In the event that you aren’t familiar with this section, it provides information about what queries brought Google users to your website and highlights the most popular landing pages; as well as information on impressions, CTRs, and positions.

You can easily filter the data ranges. So, for example, you can view only the data from the previous half-year.

If you scroll down the Performance section, you can see the most popular queries, landing pages, countries, and devices:

Index coverage – the new section to rule them all!

For me, the most important section that was added to the new GSC is Index Coverage. It can give you invaluable insight into why Google decided not to index some of the URLs on your website. It’s also a vault of information about the canonical versions of your content.

Below, I am presenting the list of reports provided by the Index Coverage section:

Google decided to divide the Index Coverage section into four parts:

  1. Error pages
  2. Valid with warnings
  3. Valid
  4. Excluded (URLs not indexed in Google)

You can easily toggle the categories. If you only want to see the error and excluded pages, just toggle the Error and Excluded button to see only the data related to them.

What is very useful is that you can filter the results and see only the issues related to the websites listed in a particular sitemap.

The list of indexed pages

Now, Google Search Console gives you a list of indexed pages.

For example, let’s suppose a shop manager added 4 products in a new category called “garden” to an online shop. How do you check if these products are indexed?

In the new Google Search Console, you can go to Index Coverage -> Submitted and indexed and filter your results to URLs containing “/garden”.

Pages with redirects

If you have a big website, the crawl budget is very important.

However, on the screenshot above you can see Googlebot visited 5 mln URLs with a 301 status.

If Googlebot has to visit over 5 million 301s, it definitely will slow down the crawling process.

Advice: If you see a lot of URLs with redirects in the Google Search Console reports, perform a full crawl of your website and analyze the redirect chains. Try to reduce them.

For example, in Screaming Frog you can click on Reports -> Redirect Chains.

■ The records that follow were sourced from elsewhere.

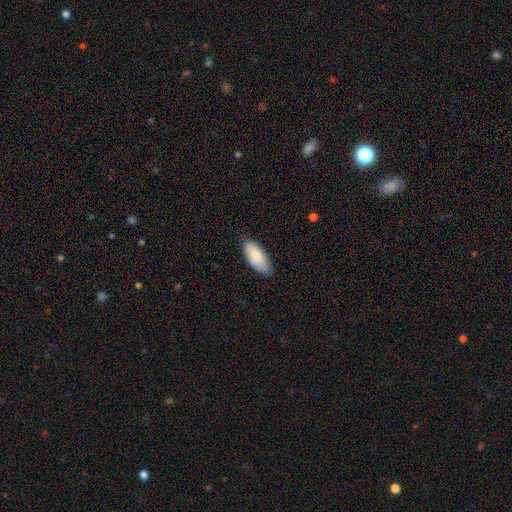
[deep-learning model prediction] smooth_or_featured: smooth (p=0.85) [alt: featured or disk p=0.10]
how_rounded: in between (p=0.86) [alt: cigar-shaped p=0.13]
merging: none (p=0.75) [alt: minor disturbance p=0.21]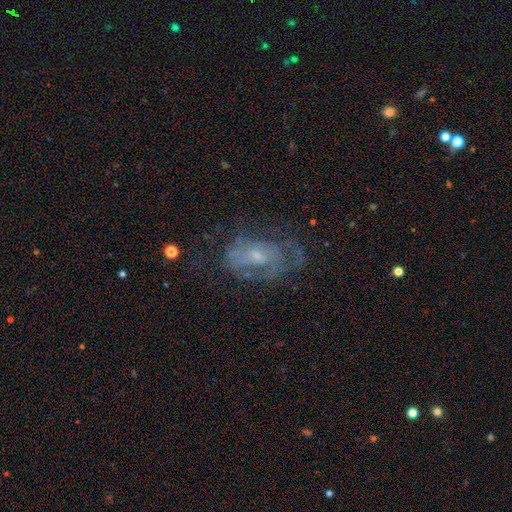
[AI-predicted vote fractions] This appears to be a featured or disk galaxy (67%) with no bar (68%), spiral arms (60%) and a small central bulge (49%). Merging: none (52%).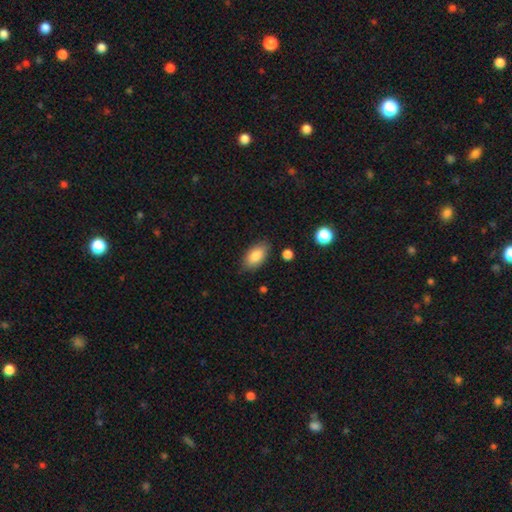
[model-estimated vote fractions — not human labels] Morphology: type=smooth (85%); roundness=in between (93%); merging=none (83%).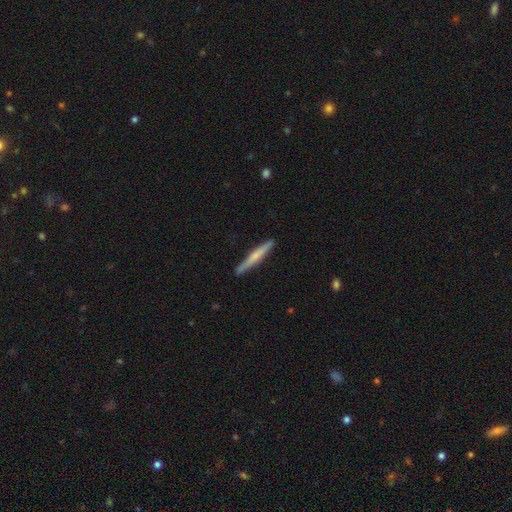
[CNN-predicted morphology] Smooth or featured? smooth (51%)
How rounded? cigar-shaped (96%)
Merging? none (89%)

Please note that by default, Screaming Frog doesn’t follow redirects. If you want to see the redirect chain report, before you start a crawl, you should go to Spider -> Advanced -> and tick “Always follow redirects”.

URLs excluded by “noindex” tag

It’s a known fact that Googlebot crawls pages that have”>.

As an SEO you should encourage Googlebot to crawl valuable, indexable pages. if you see that Googlebot is strongly focused on crawling no-indexed pages, it might be a sign that you need to review your internal linking strategy.

There is another reason why should you check this report regularly: to make sure you didn’t exclude any valuable pages from indexing.

URLs Blocked by robots.txt

Unfortunately, it’s common that developers mistakenly block some parts of a website by adding some rules in robots.txt.

The most disastrous rule that may happen to you is:



But it can be much more subtle as well.

By auditing the “Blocked by robots.txt” report you can easily spot such URLs.

Also, you can review the “Indexed, though blocked by robots.txt“ report. Go through the list of URLs and try to spot the URLs that were accidentally blocked by robots.txt.

Indexed, not submitted in sitemap

The “Indexed, not submitted in sitemap” is another interesting report that never existed before. 

Why is this report really important to you?

  • You can easily spot low-quality landing pages that should never be indexed in Google.  If your sitemap contains links to all the valuable resources, some of the URLs listed in the “Indexed, not submitted in sitemap” section are PROBABLY irrelevant.
  • You can spot the URLs that should be added to a sitemap. Google recommends adding links to all the valuable resources in a sitemap.  It makes the crawling process easier.

Discovered – currently not indexed

In the “Discovered – currently not indexed” section you can see which links were discovered but not yet crawled by Googlebot.

Let’s suppose a few weeks ago your client added a bunch of products, but these are still not indexed. In such a case you can analyze the following sections in GSC:

  • “Discovered – currently not indexed”
  • “Crawled – currently not indexed”

If these products are not listed here, it may indicate that Googlebot is struggling with your site structure.  To make things clearer, I recommend reading Don’t Let Crawlers Get Lost on Your Website.

Google Search Console documentation mentions “Queued for crawling” which is a similar report; however, I didn’t see this report in Google Search Console.

Duplicate page without canonical tag

“Duplicate page without canonical tag” is a really nice report that shows the URLs categorized as duplicates.

Take some sample URLs and perform an “info:” query to check if Google correctly deduplicates your content. I saw some examples where the duplication was not working properly.

There were 3 URLs with the same content:


None of them had the canonical tag implemented. For some reason, Googlebot picked up the second URL ( as the main version (but not the first one).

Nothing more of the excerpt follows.